| SOURCE DATA |
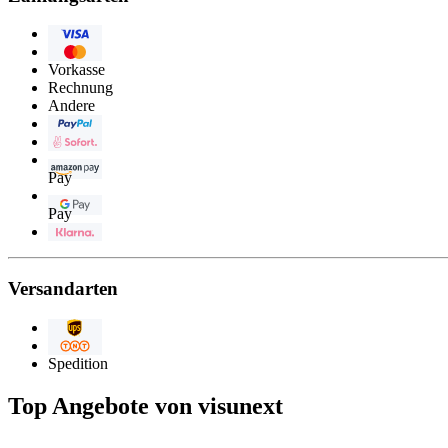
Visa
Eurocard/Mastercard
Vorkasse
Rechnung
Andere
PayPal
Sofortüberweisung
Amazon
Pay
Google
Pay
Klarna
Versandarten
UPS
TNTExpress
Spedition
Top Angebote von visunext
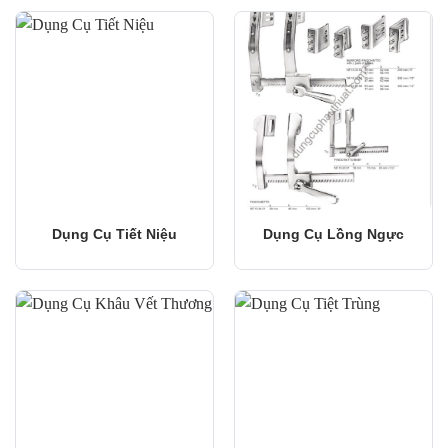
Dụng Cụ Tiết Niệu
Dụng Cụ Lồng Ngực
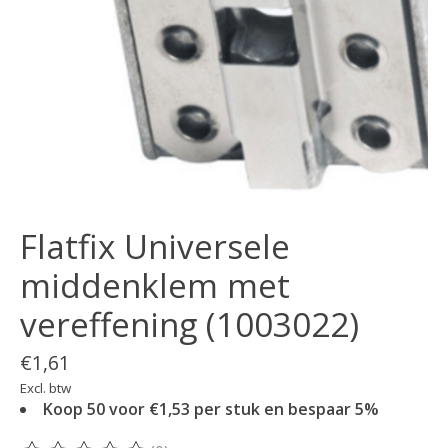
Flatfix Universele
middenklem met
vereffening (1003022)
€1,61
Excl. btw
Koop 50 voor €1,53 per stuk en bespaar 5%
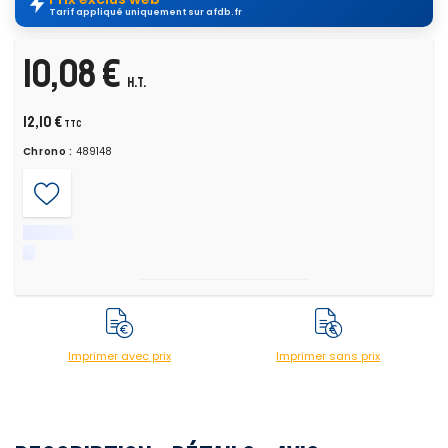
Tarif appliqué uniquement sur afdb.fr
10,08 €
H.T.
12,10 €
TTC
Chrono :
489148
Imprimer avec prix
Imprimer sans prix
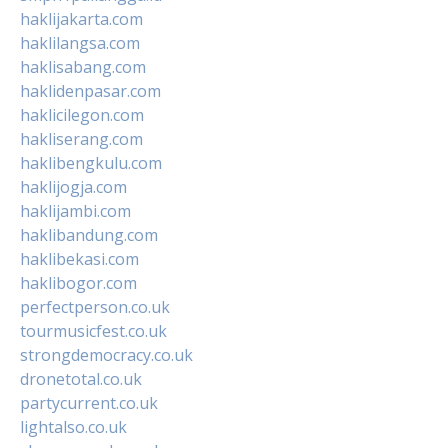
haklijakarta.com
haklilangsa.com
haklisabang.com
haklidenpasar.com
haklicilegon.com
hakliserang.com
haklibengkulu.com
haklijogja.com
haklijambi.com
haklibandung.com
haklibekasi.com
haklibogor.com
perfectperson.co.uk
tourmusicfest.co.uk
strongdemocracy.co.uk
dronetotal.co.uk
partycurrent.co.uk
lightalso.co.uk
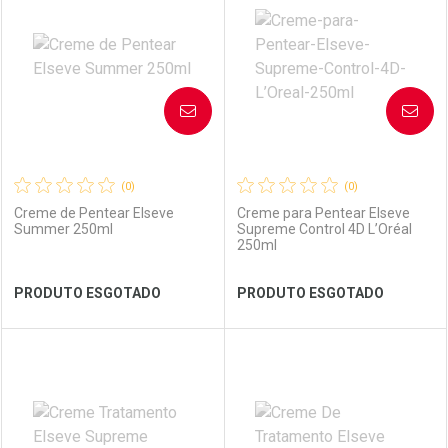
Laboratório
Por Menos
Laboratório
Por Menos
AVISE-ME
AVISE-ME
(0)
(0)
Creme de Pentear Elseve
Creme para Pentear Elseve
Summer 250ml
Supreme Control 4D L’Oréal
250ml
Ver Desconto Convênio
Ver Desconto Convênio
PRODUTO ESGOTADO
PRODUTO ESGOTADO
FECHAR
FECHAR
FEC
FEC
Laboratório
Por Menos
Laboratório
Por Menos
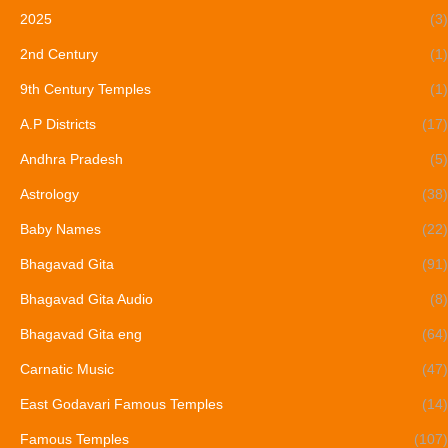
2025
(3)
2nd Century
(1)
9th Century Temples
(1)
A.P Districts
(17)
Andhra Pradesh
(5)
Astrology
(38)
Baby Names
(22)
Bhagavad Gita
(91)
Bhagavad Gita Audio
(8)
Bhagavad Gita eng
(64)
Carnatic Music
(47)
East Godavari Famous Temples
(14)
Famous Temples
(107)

| EXERCISE PROMPT |
Reproduce every line of text from the items above, character for character and in the same order. Leave out the picture markers.

| SOLUTION TO THIS EXERCISE |
Visa
Eurocard/Mastercard
Vorkasse
Rechnung
Andere
PayPal
Sofortüberweisung
Amazon
Pay
Google
Pay
Klarna
Versandarten
UPS
TNTExpress
Spedition
Top Angebote von visunext
Dụng Cụ Tiết Niệu
Dụng Cụ Lồng Ngực
Flatfix Universele
middenklem met
vereffening (1003022)
€1,61
Excl. btw
Koop 50 voor €1,53 per stuk en bespaar 5%
Tarif appliqué uniquement sur afdb.fr
10,08 €
H.T.
12,10 €
TTC
Chrono :
489148
Imprimer avec prix
Imprimer sans prix
haklijakarta.com
haklilangsa.com
haklisabang.com
haklidenpasar.com
haklicilegon.com
hakliserang.com
haklibengkulu.com
haklijogja.com
haklijambi.com
haklibandung.com
haklibekasi.com
haklibogor.com
perfectperson.co.uk
tourmusicfest.co.uk
strongdemocracy.co.uk
dronetotal.co.uk
partycurrent.co.uk
lightalso.co.uk
Laboratório
Por Menos
Laboratório
Por Menos
AVISE-ME
AVISE-ME
(0)
(0)
Creme de Pentear Elseve
Creme para Pentear Elseve
Summer 250ml
Supreme Control 4D L’Oréal
250ml
Ver Desconto Convênio
Ver Desconto Convênio
PRODUTO ESGOTADO
PRODUTO ESGOTADO
FECHAR
FECHAR
FEC
FEC
Laboratório
Por Menos
Laboratório
Por Menos
2025
(3)
2nd Century
(1)
9th Century Temples
(1)
A.P Districts
(17)
Andhra Pradesh
(5)
Astrology
(38)
Baby Names
(22)
Bhagavad Gita
(91)
Bhagavad Gita Audio
(8)
Bhagavad Gita eng
(64)
Carnatic Music
(47)
East Godavari Famous Temples
(14)
Famous Temples
(107)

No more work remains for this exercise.